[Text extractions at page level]
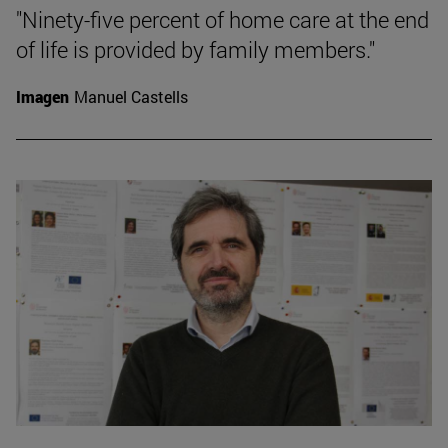
"Ninety-five percent of home care at the end
of life is provided by family members."
Imagen
Manuel Castells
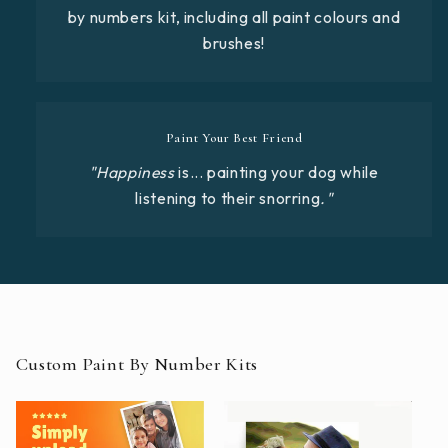
by numbers kit, including all paint colours and
brushes!
Paint Your Best Friend
"Happiness
is... painting your dog while
listening to their snorring
."
Custom Paint By Number Kits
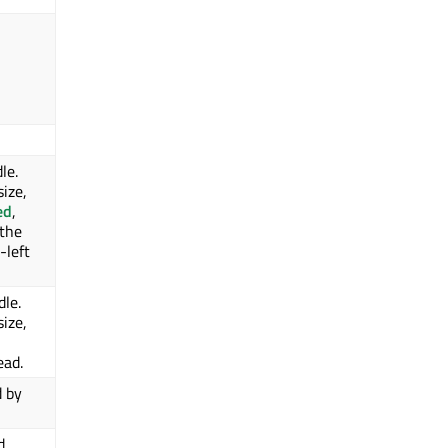
le.
size,
ed
,
 the
-left
dle.
size,
ead.
d by
d.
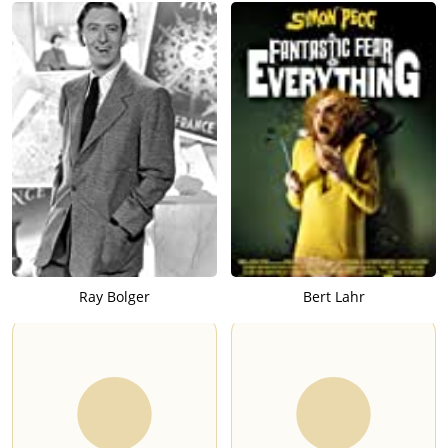
Ray Bolger
Bert Lahr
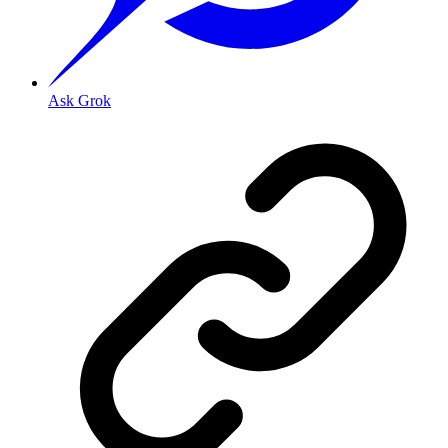
Ask Grok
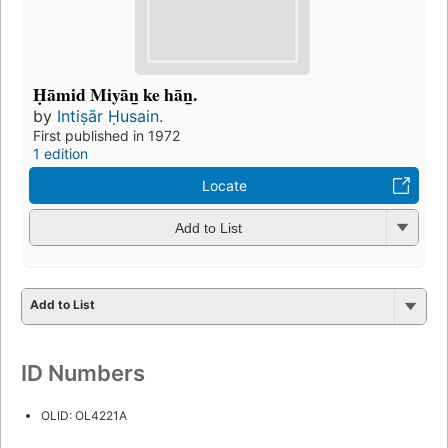
Ḥāmid Miyān̲ ke hān̲.
by
Intiṣār Ḥusain.
First published in 1972
1 edition
Locate
Add to List
Add to List
ID Numbers
OLID: OL4221A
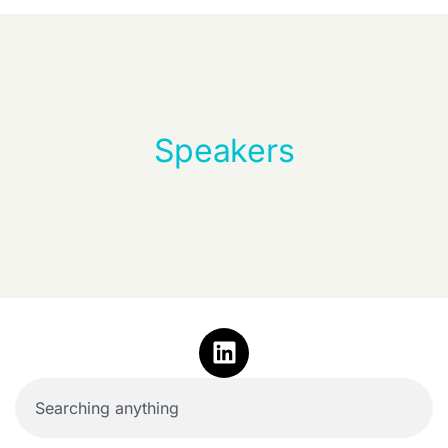
Speakers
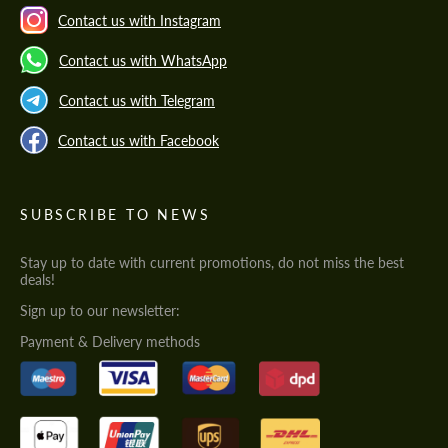
Contact us with Instagram
Contact us with WhatsApp
Contact us with Telegram
Contact us with Facebook
SUBSCRIBE TO NEWS
Stay up to date with current promotions, do not miss the best
deals!
Sign up to our newsletter:
Payment & Delivery methods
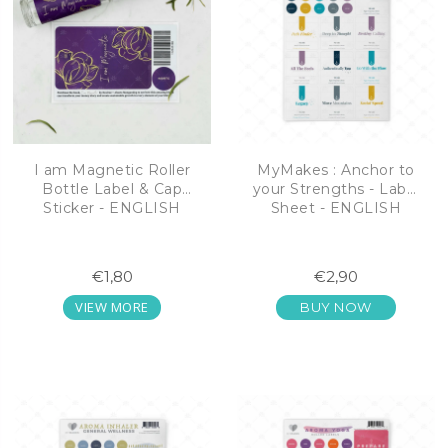
I am Magnetic Roller
MyMakes : Anchor to
Bottle Label & Cap
your Strengths - Label
Sticker - ENGLISH
Sheet - ENGLISH
€1,80
€2,90
VIEW MORE
BUY NOW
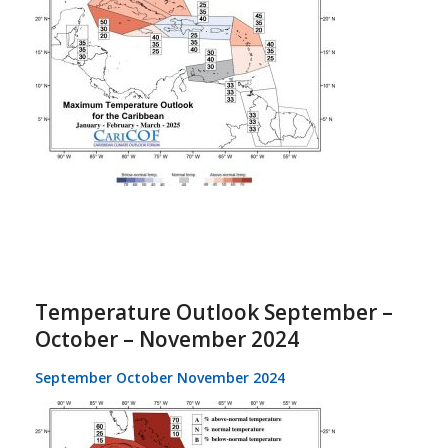
Temperature Outlook September –
October – November 2024
September October November 2024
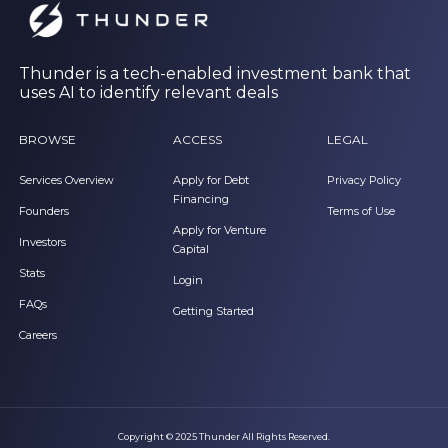
Thunder is a tech-enabled investment bank that
uses AI to identify relevant deals
BROWSE
ACCESS
LEGAL
Services Overview
Apply for Debt
Privacy Policy
Financing
Founders
Terms of Use
Apply for Venture
Investors
Capital
Stats
Login
FAQs
Getting Started
Careers
Copyright © 2025 Thunder All Rights Reserved.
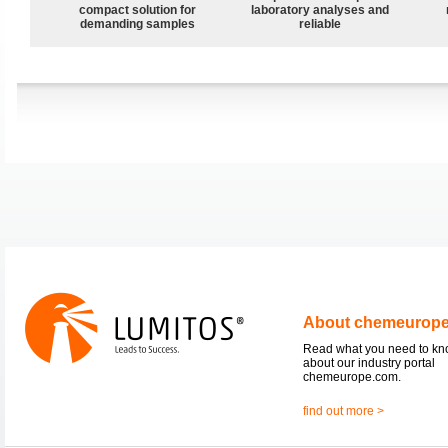
compact solution for
laboratory analyses and
demanding samples
reliable
About chemeurop
Read what you need to k
about our industry portal
chemeurope.com.
find out more >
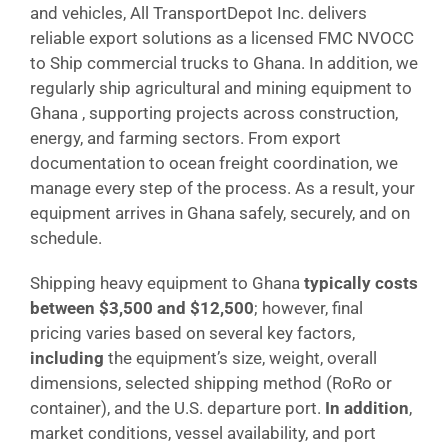
and vehicles, All TransportDepot Inc. delivers
reliable export solutions as a licensed FMC NVOCC
to Ship commercial trucks to Ghana. In addition, we
regularly ship agricultural and mining equipment to
Ghana , supporting projects across construction,
energy, and farming sectors. From export
documentation to ocean freight coordination, we
manage every step of the process. As a result, your
equipment arrives in Ghana safely, securely, and on
schedule.
Shipping heavy equipment to Ghana
typically costs
between $3,500 and $12,500
; however, final
pricing varies based on several key factors,
including
the equipment’s size, weight, overall
dimensions, selected shipping method (RoRo or
container), and the U.S. departure port.
In addition
,
market conditions, vessel availability, and port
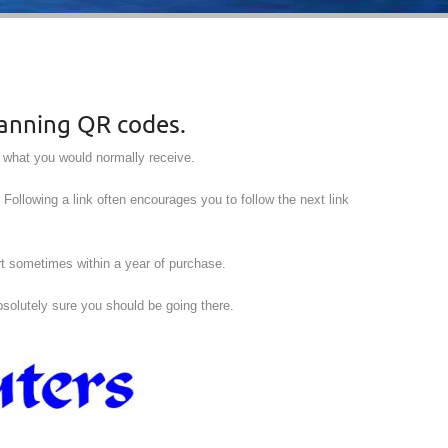
canning QR codes.
e what you would normally receive.
. Following a link often encourages you to follow the next link
rt sometimes within a year of purchase.
absolutely sure you should be going there.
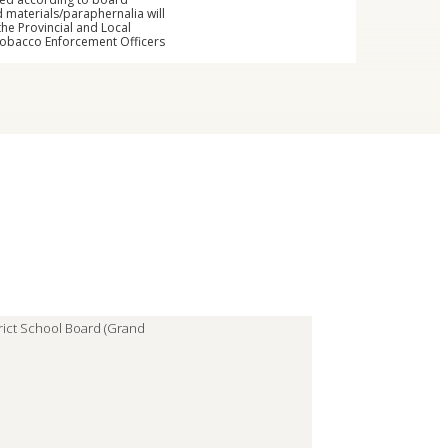
 materials/paraphernalia will
the Provincial and Local
 Tobacco Enforcement Officers
trict School Board (Grand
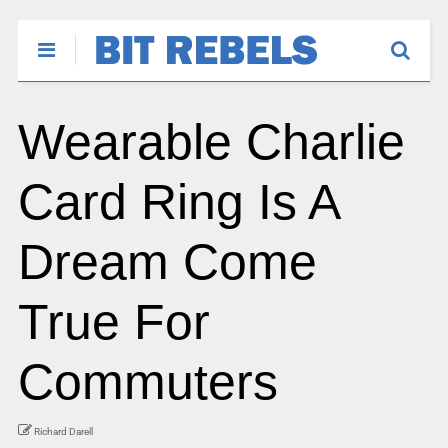
Wearable Charlie
Card Ring Is A
Dream Come
True For
Commuters
Richard Darell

- **Task requirements**: Reproduce the part that opens with the line containing "Contact us with Instagram" and closes with the line containing "Payment & Delivery methods", both of those lines included, with each line kept word for word.

- **Answer**:
Contact us with Instagram
Contact us with WhatsApp
Contact us with Telegram
Contact us with Facebook
SUBSCRIBE TO NEWS
Stay up to date with current promotions, do not miss the best
deals!
Sign up to our newsletter:
Payment & Delivery methods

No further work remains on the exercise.